The “Forgotten” Peshtigo Fire

Illustration of the Peshtigo Fire from the November 25, 1871 edition of Harper’s Weekly Magazine.  Image used courtesy of the Wisconsin Electronic Reader.
Illustration of the Peshtigo Fire from the November 25, 1871 edition of Harper’s Weekly Magazine. Image used courtesy of the Wisconsin Electronic Reader.

On the evening of October 8, 1871 two of the worst fires in history raged through the Midwest. The first being the Great Chicago Fire, the other, North America’s most devastating forest fire to date: the Great Peshtigo Fire. The disaster known as “America’s Forgotten Fire” would go on to destroy millions of dollars worth of property in Northeastern Wisconsin and Upper Michigan, and take between 1,200 and 2,400 lives.

The origin of the fire is unknown, but the coupling of a widespread drought in the Midwest, and dangerous industrial practices like the “slash and burn” method of clearing land, provided the perfect conditions for such a disaster to take place. Once the fire began, roads covered in sawdust from the many sawmills and factories nearby ensured that the blaze would reach the town.

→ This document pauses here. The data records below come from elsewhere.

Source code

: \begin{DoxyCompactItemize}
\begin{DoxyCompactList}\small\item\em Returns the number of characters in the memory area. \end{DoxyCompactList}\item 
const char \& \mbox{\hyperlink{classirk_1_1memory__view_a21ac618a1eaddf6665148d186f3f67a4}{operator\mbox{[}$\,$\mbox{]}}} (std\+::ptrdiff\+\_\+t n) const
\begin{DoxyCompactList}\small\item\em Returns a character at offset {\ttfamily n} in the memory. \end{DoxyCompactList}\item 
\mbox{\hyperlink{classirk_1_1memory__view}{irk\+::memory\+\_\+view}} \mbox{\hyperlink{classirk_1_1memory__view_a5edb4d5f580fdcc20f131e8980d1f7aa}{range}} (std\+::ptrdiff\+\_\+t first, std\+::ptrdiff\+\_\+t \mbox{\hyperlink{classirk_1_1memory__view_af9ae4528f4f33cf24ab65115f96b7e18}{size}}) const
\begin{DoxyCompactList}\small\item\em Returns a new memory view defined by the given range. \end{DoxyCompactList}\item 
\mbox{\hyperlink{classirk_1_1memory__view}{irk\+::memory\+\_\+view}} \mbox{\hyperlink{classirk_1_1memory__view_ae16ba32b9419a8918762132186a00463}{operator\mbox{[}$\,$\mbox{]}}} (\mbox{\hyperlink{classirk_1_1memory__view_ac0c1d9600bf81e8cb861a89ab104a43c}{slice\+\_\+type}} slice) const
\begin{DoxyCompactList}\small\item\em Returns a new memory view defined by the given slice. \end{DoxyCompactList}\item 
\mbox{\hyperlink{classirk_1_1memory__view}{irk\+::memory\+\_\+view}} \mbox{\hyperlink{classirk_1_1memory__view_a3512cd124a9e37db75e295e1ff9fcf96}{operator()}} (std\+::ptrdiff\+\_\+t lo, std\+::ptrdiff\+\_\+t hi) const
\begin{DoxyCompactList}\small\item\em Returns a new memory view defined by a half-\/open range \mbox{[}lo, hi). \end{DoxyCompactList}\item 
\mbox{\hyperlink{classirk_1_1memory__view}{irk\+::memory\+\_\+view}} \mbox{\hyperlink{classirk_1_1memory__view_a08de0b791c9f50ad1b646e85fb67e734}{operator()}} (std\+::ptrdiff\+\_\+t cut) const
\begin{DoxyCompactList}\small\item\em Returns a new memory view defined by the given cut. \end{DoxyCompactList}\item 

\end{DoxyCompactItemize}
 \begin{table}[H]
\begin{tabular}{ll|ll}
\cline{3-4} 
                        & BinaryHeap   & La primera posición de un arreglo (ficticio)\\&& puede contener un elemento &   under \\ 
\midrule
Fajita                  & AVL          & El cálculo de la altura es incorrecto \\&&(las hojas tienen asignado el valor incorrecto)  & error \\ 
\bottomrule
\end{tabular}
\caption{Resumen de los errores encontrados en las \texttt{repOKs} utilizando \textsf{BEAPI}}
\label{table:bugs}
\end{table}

Aerial view of Peshtigo, circa 1871.  Image used courtesy of the Wisconsin Electronic Reader.
Aerial view of Peshtigo, circa 1871. Image used courtesy of the Wisconsin Electronic Reader.

A small industrial town in Northeastern Wisconsin, Peshtigo was, like many Midwestern towns, extremely vulnerable to fire. Once the flames reached the town, the many timber-framed buildings proved prime fuel for the fire. Temperatures would reach up to 2,000 degrees Fahrenheit – enough to cause nearby trees to literally explode from the heat. Worse still, the only way to cross the river that bisected the town was by way of an entirely wooden bridge that would be quickly engulfed.

The fire would kill upwards of 2,400 people, nearly 10 times the death toll of the Great Chicago Fire. Flames continued to burn for days, ravaging 1.5 million acres of land in Wisconsin and Michigan, only beginning to die out once the high winds ceased and rain began to fall.

Today, 3,502 people reside in Peshtigo, Wisconsin, where the Peshtigo Fire Museum is open from May to October, closing its doors on October 8 with a candlelight service marking the fire’s anniversary.